A Tale of Two Cities
With a chronic housing shortage in every state of our nation, city legislators considering initiatives to help alleviate this shortage and reduce homelessness might consider fewer regulations, lower fees, streamlined planning, and less rent control. Because despite good intentions, regulation can have a souring impact on housing over the long run.
Consider a tale of two cities: Over the last three years, the number of new apartments under construction in San Diego County rose 10%. At the same time, new apartment construction in Los Angeles County tumbled 33%. (CoStar 4Q:25)
How is San Diego expanding its apartment pool so dramatically? With the city’s business-friendly real estate development policies — including updated codes and zoning laws along with streamlined approval and permitting processes — there are no extended delays as owners and developers await discretionary approvals, public meetings, etc. If a program complies, it may proceed.

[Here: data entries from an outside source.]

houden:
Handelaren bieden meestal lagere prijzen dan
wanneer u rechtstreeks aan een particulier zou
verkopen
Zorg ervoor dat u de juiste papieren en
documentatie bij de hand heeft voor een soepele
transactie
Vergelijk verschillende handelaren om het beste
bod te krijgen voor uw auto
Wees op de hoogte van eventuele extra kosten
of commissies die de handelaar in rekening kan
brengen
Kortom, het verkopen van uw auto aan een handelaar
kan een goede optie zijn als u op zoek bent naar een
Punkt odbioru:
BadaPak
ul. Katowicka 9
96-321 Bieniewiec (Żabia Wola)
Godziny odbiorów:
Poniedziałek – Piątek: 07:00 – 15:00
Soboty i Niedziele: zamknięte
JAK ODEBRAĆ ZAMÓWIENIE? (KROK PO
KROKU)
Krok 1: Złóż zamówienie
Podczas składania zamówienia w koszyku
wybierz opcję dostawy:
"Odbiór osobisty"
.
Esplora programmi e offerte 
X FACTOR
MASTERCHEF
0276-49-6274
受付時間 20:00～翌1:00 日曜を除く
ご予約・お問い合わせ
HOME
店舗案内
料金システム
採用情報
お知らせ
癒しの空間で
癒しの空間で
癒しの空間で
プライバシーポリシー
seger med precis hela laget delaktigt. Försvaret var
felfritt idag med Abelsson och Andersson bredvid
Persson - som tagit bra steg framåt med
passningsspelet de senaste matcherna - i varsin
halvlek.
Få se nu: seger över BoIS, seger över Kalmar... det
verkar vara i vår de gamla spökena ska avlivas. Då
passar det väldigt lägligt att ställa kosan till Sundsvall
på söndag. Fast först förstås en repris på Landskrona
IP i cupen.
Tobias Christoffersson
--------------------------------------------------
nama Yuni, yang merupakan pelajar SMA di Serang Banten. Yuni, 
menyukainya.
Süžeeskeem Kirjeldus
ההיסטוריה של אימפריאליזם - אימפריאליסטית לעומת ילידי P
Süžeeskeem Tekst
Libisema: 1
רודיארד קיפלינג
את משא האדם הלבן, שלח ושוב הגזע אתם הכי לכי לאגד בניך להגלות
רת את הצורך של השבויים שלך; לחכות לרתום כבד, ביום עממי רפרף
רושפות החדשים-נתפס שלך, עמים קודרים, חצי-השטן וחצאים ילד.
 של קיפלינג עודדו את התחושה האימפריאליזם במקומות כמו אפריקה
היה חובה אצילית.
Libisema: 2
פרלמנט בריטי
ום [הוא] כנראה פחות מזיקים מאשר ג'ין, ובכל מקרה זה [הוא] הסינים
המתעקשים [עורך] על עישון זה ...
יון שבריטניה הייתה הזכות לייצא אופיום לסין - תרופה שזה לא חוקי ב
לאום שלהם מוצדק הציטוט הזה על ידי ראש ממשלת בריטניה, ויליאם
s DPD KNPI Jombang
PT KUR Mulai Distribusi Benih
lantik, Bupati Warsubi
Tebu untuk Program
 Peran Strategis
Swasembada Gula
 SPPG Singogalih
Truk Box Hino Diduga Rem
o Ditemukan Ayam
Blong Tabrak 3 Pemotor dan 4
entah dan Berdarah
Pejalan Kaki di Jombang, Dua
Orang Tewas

How Restrictive Regulations Discourage Housing Projects
Regulations that protect renters and limit rent increases shift costs to developers, reducing profit on new construction, as well as to owners who must maintain existing apartments. In fact, across restrictive markets, we see more than just high costs. Low production and declining housing quality are a direct result of overregulation.
But rent control is not the only regulation at the center of this debate. Regulations squeezing property owners extend to fees, mansion tax, union mandates, lengthy approval processes, eviction protections, and environmental compliance.
Turns out that political ideology, which typically shapes housing outcomes more than economics, can end up hurting the same people they are trying to help.
Post’s Observations
Effective housing policy can encourage capital flow, expand supply, and leverage private sector capacity. Rather than rigid mandates, programs that blend market efficiency with public missions can scale housing more sustainably:
- SB 79 (CA) overrode restrictive zoning and streamlined approvals to encourage housing near transit where jobs and infrastructure already existed.
- LIHTC programs are the nation’s most successful affordable housing tool, balancing profit with social impact. Since 1986, over 3.7 M homes have been built without heavy taxpayer outlay.
- Tenant vouchers provide portable assistance that moves with renters, ensuring greater tenant choice and reducing poverty concentration, while efficiently relying on existing private stock.
- Tax-exempt bonds, which lower borrowing costs, account for 50%+ of affordable housing production in some states.
- Public/private ventures combine public land or incentives with private capital and expertise, resulting in shared risk, accelerated delivery, and faster realization of public goals.
- Fannie & Freddie underwriting standards mandate that 61% of multifamily units financed (2025–27) serve low-income renters. This keeps capital flowing into affordable projects even when private markets tighten.